[話題]企業財務研究会「経営者の報酬はどうあるべきか」

 昨日(4日)の午後は,金融庁金融研究センターおよび企画開示課が主催する企業財務研究会に出席しました。場所は金融庁15階。講師は,早稲田大学商学学術院教授の久保克行先生,演題は「経営者の報酬はどうあるべきか」というものです。
 講義の基礎となっているデータは,久保教授が,日本とアメリカの上場企業が開示している情報をもとに,不足部分を推計するなどの手法で集められた役員報酬額です。
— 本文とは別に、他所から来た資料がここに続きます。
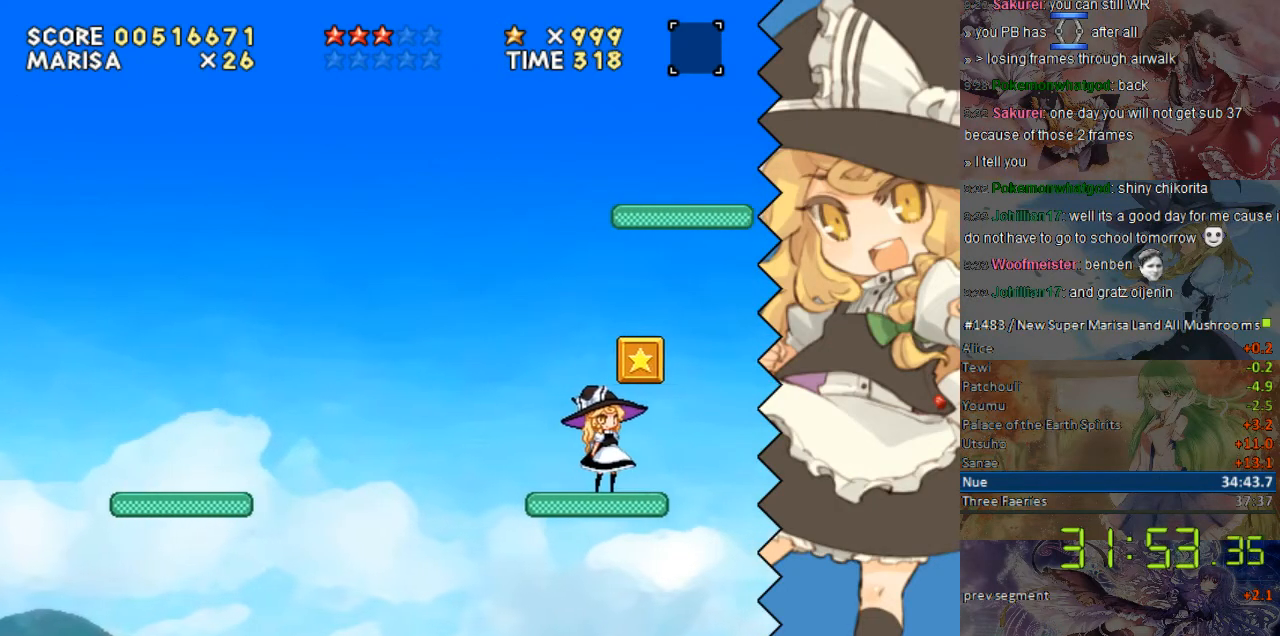
{"buttons": ["Y"], "events": [[319, "B", "down"], [419, "B", "up"], [419, "DPAD_RIGHT", "down"], [470, "DPAD_RIGHT", "up"]]}
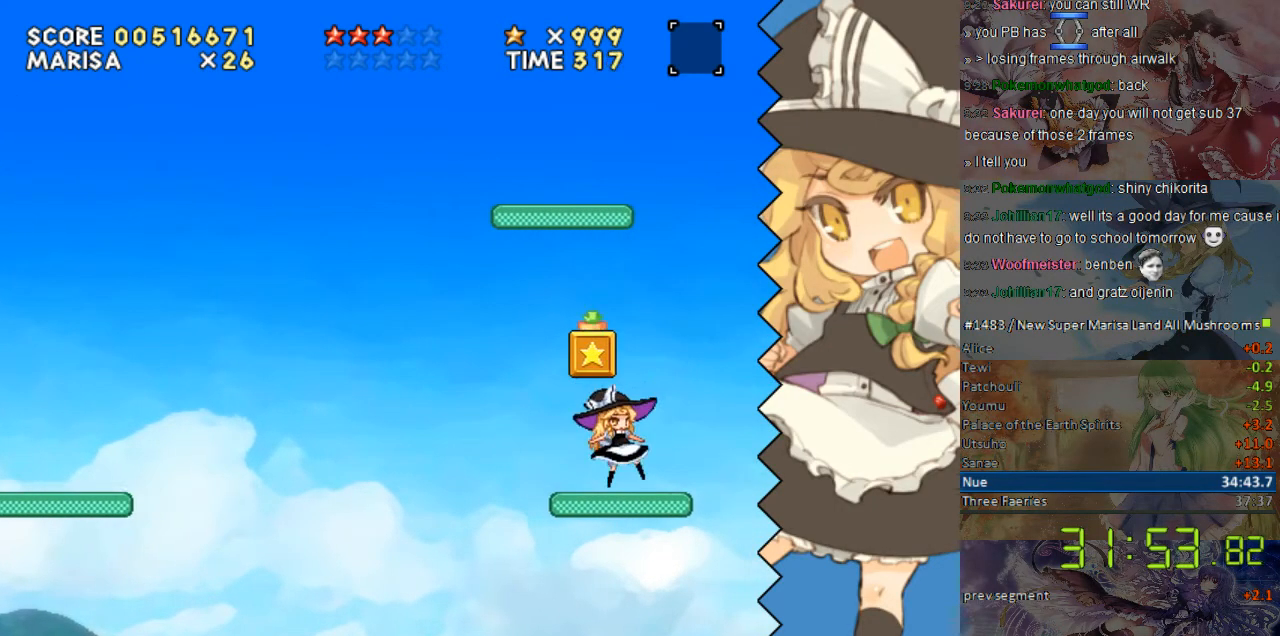
{"buttons": ["Y"], "events": []}
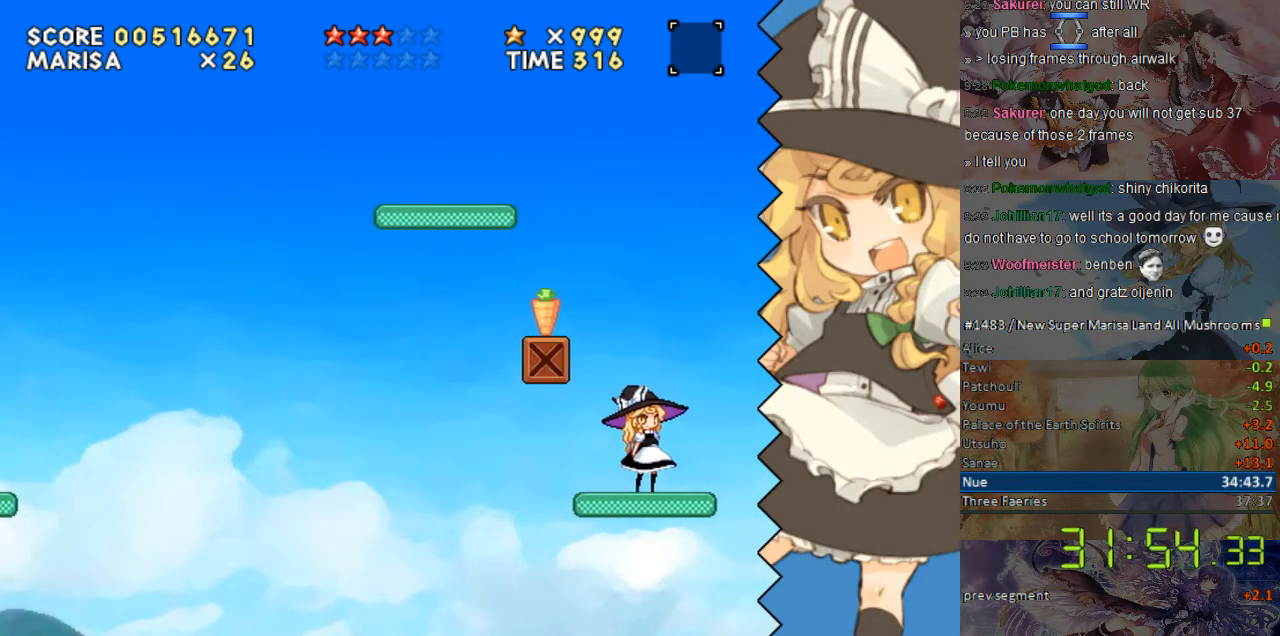
{"buttons": ["Y"], "events": []}
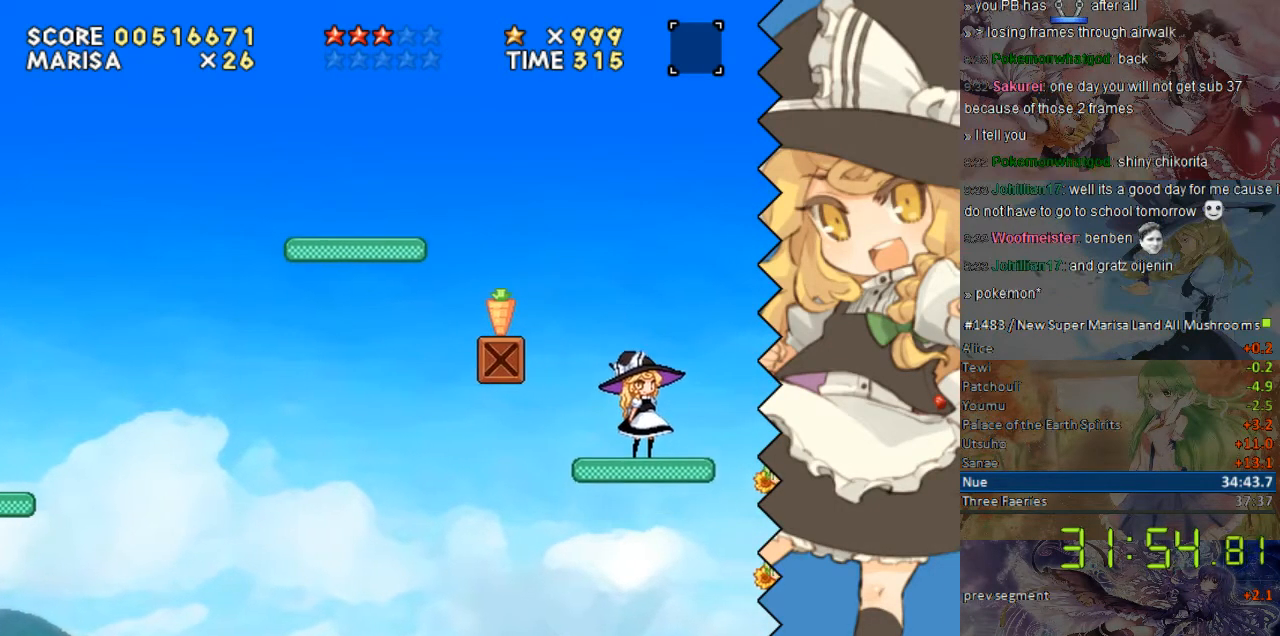
{"buttons": ["Y"], "events": []}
日本の社長の役員報酬は,中央値で約7,000万円(2007年)で,持株の価値は約5,000万円だが,株価下落の影響で価値は約1,000万円下落している,などのデータを知るだけでも興味深いものがありました。

 アメリカでは,かねてより,高過ぎる役員報酬が過度のリスクをとるインセンティブとして,単年度業績が強調され,長期的利益より短期的利益を追求することの弊害が言われてきましたが,一方,日本では,「成功しても報酬は増加しないが,大失敗をすると職を失う」という状況に経営者が置かれていることから,リスクを取らないことがROAの低さにつながっているということです。

 面白い指摘はたくさんありましたが,たとえば,日本では,金融不祥事があった企業と,その他の企業で,経営者のインセンティブストックオプションに有意な差は観察されておらず,これは,日本の経営者の業績報酬連動度が小さいということと整合的であるが,アメリカでは,関係の有無について研究結果が分かれており,結論が出ていないということでしたが,この論点は,両国の報酬制度の相違が経営者を不正へと誘うインセンティブにどうつながるのか,気になるところです。

 久保教授の主張の骨子は,現在の日本の役員報酬制度は「リスクを取らないように経営するインセンティブを持つ」ことから,「経営者に企業価値を最大化するようなインセンティブを付与する」報酬制度への改革が必要であり,同時に,外部からのコントロールを可能とするため,役員報酬の適切な開示についても整備を図るべきである,というように理解しました。
 役員報酬をどこまで業績連動型にするのかは簡単に結論の出る問題ではないと思いますが,日本の場合,法人税法で「損金の額に算入できる役員報酬」について制限が設けられていることが,役員報酬制度の設計における自由度を狭めている側面もあろうかと思いました。

 約1時間30分の講義の後,会場からは活発な質問が出され,多様な質問者――大学生,弁護士,コンサルティング会社社員,銀行員,金融庁職員など――に驚きました。
 その中で,ある質問者の方が,
アメリカの経営者は社長になって金儲けをすることを目的としているが,日本の経営者の場合は,社長になるのが目的であって,金儲けのことはあまり考えていないのではないか。という趣旨の発言をされていて,これには,なるほどと頷いた次第です。